Глава 7

Это какое-то дежавю. Тот же голос, та же «Волга» и снова не вовремя.

Резко дернув на себя дверь машины, решительно нырнул в салон и с грохотом захлопнул, нарываясь на классический окрик водителя: «холодильником так хлопай». Но тот смолчал. Оно и понятно, машина казённая.

Запах дорогой кожи и сигарет перебивало тяжелое, сладковато-терпкое амбре коньяка. Виктор Сергеевич сидел, развалившись на заднем сиденье. Его обычно цепкие и холодные глаза были мутными, галстук ослаблен.

— Саша… — он с трудом повернул ко мне голову, икнул и, стараясь сосредоточиться уточнил. — Ага. Александр. Ну, как дела?

— Нормально, — сухо ответил я.

Чего ждать от основательно нетрезвого человека, обладающего властью? Ничего хорошего.

— Ну, — заплетающимся языком приказал он. — Рассказывай!

— Что рассказывать? — осторожно уточнил я.

Виктор Сергеевич развел руками, закатил голову и пьяно рассмеялся.

— Ну что ты как маленький, — он приблизил лицо к моему, и я едва сдержался, чтобы не скривиться от «выхлопа». — Мне же все докладывают. Что там у вас было?
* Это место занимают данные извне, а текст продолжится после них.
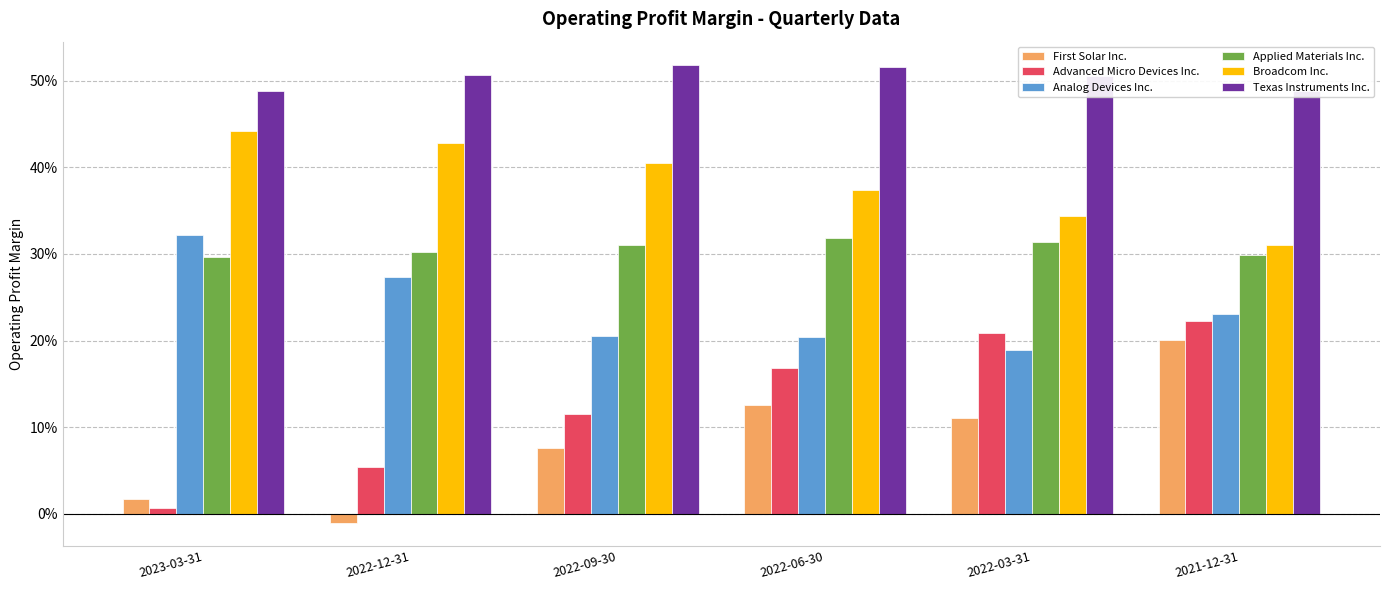

Are the bars horizontal?

No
На даче… Говори… как мужчина мужчине.

Он снова облокотился на спинку дивана и рывком дернул за воротник рубашки. Галстук развязался и повис на шее двумя концами. Я внимательно посмотрел на него, пытаясь оценить степень адекватности. Речь замедленная, но внятная. Пьян, но не до потери самоконтроля. Скорее, в том состоянии, когда снимаются все барьеры и уходит обычная осторожность. Но мне всё-таки показалось, что он затеял очередную игру. Ну что, же. Я принимаю условия. Будем играть в озабоченного судьбой дочери отца и потенциального зятя.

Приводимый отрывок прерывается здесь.